Macron fait crédit à Déby

Jean-Marie Bockel, fraîchement nommé monsieur Afrique par Emmanuel Macron, a débarqué à N’Djamena le 7 mars après sa visite à Abidjan en février. L’émissaire de l’impérialisme français fait la tournée des régimes amis, après les turbulences essuyées par la présence française au Sahel.

Bockel a exprimé son « admiration » au président Mahamat Déby pour la façon dont il conduit la transition depuis la mort brutale de son père Idriss Déby en avril 2021. Ce dernier, au pouvoir pendant trente ans, était déjà grand ami de la France et son fils a pris la relève.

Bockel a affiché son ravis­sement parce que le 6 mai prochain se tiendra un scrutin présidentiel, sans cesse reculé depuis 2021. Mahamat Déby est bien sûr candidat et a toutes les chances d’être élu. En revanche, Bockel a passé sous silence le fait que, le 28 février, le président du Parti socialiste sans frontières, Yaya Dillo, a été abattu au siège de sa formation politique à N’Djamena. À 49 ans, Yaya Dillo faisait figure de sérieux concurrent.

L’assaut mené par une unité militaire commandée par un proche de Déby a fait plusieurs dizaines de morts et de blessés, confirmés par la justice tchadienne. Une photo de Yaya Dillo, un trou dans la tempe droite évoquant une exécution sommaire, a circulé sur les réseaux sociaux. Le siège du PSF a ensuite été rasé au bulldozer. Le prétexte à ce raid a été un mouvement de protestation conduit par le PSF devant l’Agence nationale de sécurité, les services de renseignement du pays, et qui, la veille, s’était soldé par plusieurs victimes.

Cousin de l’actuel président, Yaya Dillo avait occupé différents postes gouvernementaux, notamment celui de ministre des Mines et de l’Énergie entre 2008 et 2009, avant d’entrer en compétition avec le clan au pouvoir.
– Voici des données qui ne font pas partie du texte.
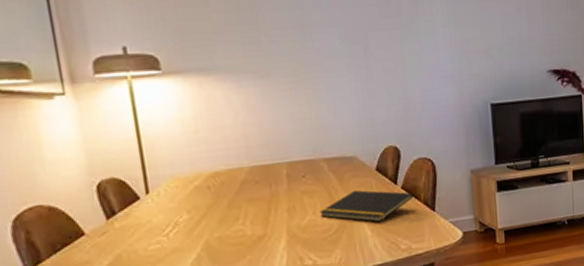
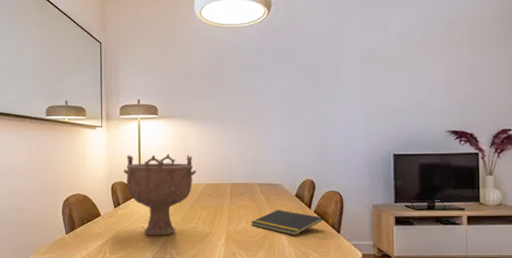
decorative bowl: none [113,126,234,252] -> present [123,153,197,236]

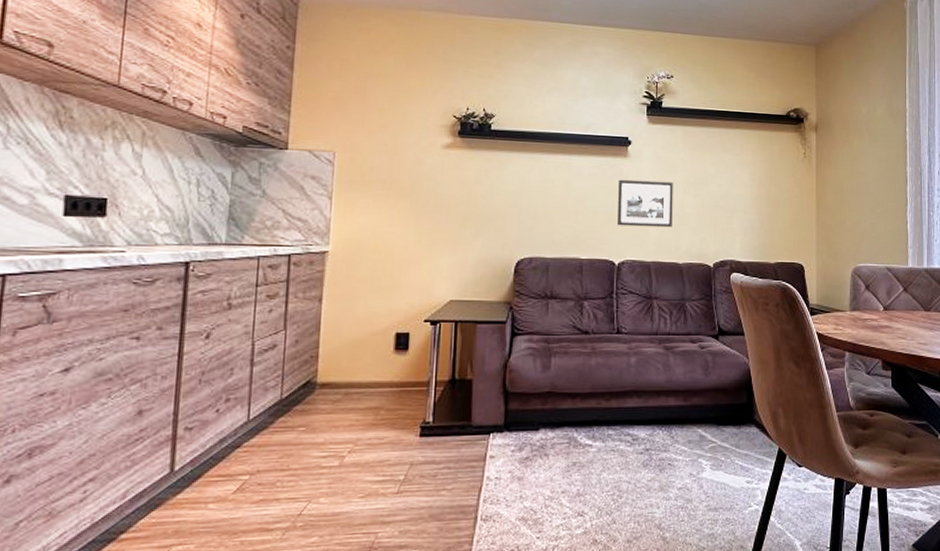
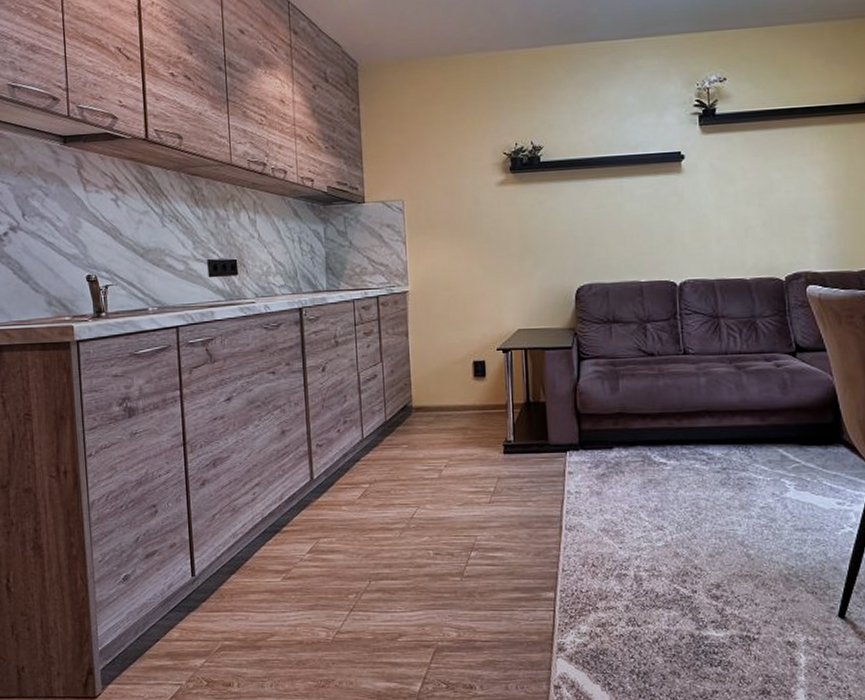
picture frame: present [617,179,673,228] -> none [674,193,736,245]

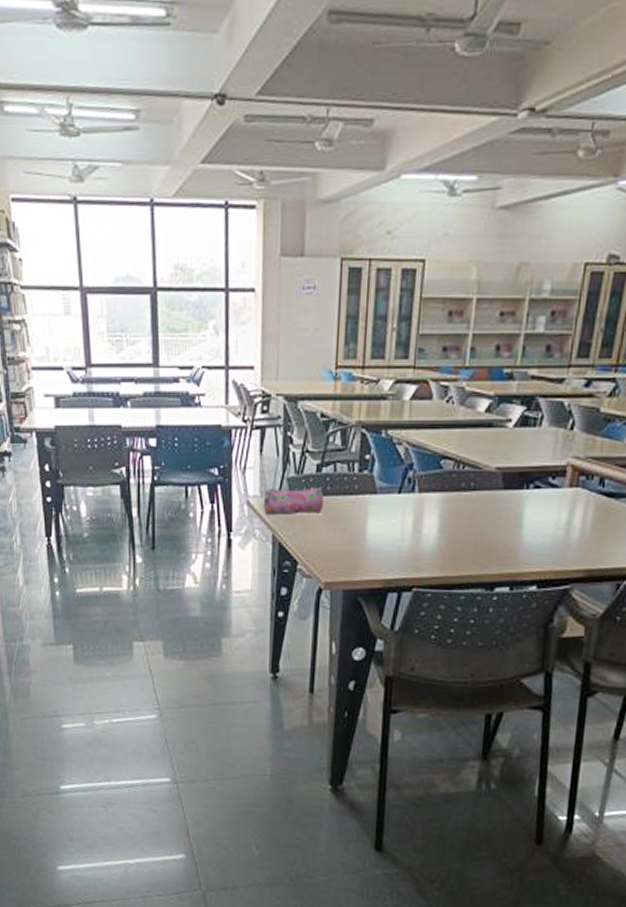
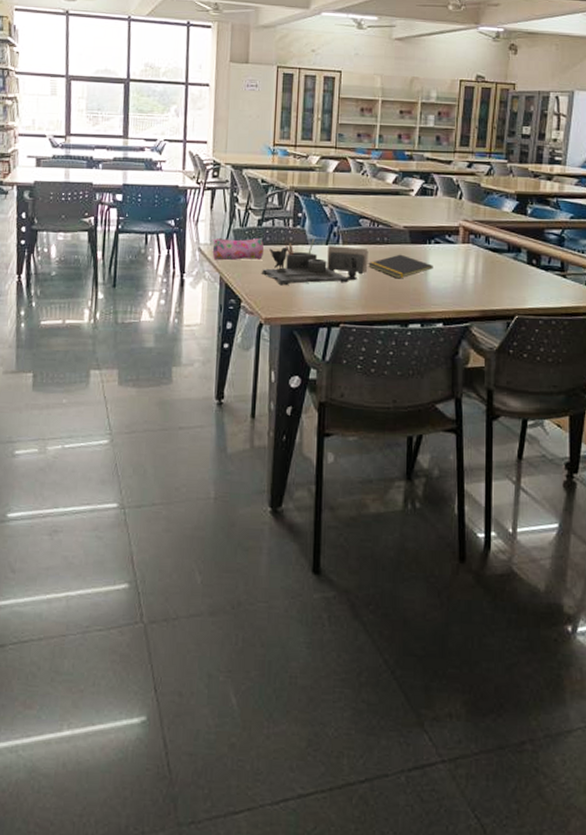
desk organizer: none [321,484,450,544] -> present [262,237,369,286]
notepad: none [449,502,530,533] -> present [368,254,433,279]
Il l’avait déjà chèrement payé sous Déby père puisque sa mère et l’un de ses fils avaient été abattus lors de son arrestation en février 2021, dans un assaut commandé justement par Mahamat Déby.

L’opposant assassiné n’était pas un représentant des masses pauvres du pays, malgré l’intitulé trompeur de son parti fondé en 2015 qui revendique de regrouper « de jeunes cadres de l’administration publique, du secteur privé, des professions libérales, des milieux enseignants et des hommes d’affaires ». Mais son exécution témoigne de la férocité du régime en place à l’égard de toute opposition et sonne comme une intimidation dont la cible va au-delà des rangs du PSF.

Mahamat Déby marche en fait dans les pas de son père, contre ceux qui pourraient lui faire de l’ombre et surtout contre la population. ­Ainsi, la répression d’une manifestation en octobre 2022 avait fait cinquante morts et plus de 300 blessés, selon un bilan officiel probablement minoré.

Ce tableau ne chagrine pas le représentant de l’Élysée, et pour cause : Mahamat Déby ne remet pas en question la présence des soldats français – un millier dit-on aujourd’hui – qui stationnent au Tchad depuis 1983. Cette fidélité vaut certificat de bonne conduite démocratique de la part de la République française.